┌─ Excerpted records
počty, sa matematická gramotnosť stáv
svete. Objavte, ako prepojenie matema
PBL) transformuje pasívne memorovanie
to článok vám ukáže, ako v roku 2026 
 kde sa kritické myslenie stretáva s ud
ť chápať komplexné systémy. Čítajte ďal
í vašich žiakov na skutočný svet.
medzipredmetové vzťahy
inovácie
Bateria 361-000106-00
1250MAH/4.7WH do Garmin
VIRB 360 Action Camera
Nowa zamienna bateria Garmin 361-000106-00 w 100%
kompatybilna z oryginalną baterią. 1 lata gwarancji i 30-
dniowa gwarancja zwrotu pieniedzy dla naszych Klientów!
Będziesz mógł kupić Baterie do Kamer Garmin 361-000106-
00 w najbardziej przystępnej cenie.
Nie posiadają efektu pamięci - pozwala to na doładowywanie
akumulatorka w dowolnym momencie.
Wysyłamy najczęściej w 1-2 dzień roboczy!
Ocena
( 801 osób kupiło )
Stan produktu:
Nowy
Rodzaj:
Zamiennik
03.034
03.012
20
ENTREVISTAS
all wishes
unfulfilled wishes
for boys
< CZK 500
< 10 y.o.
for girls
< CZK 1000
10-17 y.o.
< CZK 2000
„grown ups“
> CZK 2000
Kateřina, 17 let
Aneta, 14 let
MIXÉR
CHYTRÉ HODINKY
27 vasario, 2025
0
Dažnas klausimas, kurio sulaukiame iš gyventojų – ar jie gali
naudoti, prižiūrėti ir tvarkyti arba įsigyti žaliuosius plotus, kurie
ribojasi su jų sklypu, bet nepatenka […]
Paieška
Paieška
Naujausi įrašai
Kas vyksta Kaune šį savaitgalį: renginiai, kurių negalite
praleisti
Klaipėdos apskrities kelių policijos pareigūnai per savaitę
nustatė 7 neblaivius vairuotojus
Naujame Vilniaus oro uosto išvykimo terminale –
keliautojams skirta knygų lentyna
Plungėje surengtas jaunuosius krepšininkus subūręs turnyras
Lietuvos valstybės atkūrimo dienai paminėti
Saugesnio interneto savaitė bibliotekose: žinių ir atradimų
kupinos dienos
└─
**Exercise**
Write out the data word for word, from its first line through the line containing "Będziesz mógł kupić".

**Answer to this problem**
počty, sa matematická gramotnosť stáv
svete. Objavte, ako prepojenie matema
PBL) transformuje pasívne memorovanie
to článok vám ukáže, ako v roku 2026 
 kde sa kritické myslenie stretáva s ud
ť chápať komplexné systémy. Čítajte ďal
í vašich žiakov na skutočný svet.
medzipredmetové vzťahy
inovácie
Bateria 361-000106-00
1250MAH/4.7WH do Garmin
VIRB 360 Action Camera
Nowa zamienna bateria Garmin 361-000106-00 w 100%
kompatybilna z oryginalną baterią. 1 lata gwarancji i 30-
dniowa gwarancja zwrotu pieniedzy dla naszych Klientów!
Będziesz mógł kupić Baterie do Kamer Garmin 361-000106-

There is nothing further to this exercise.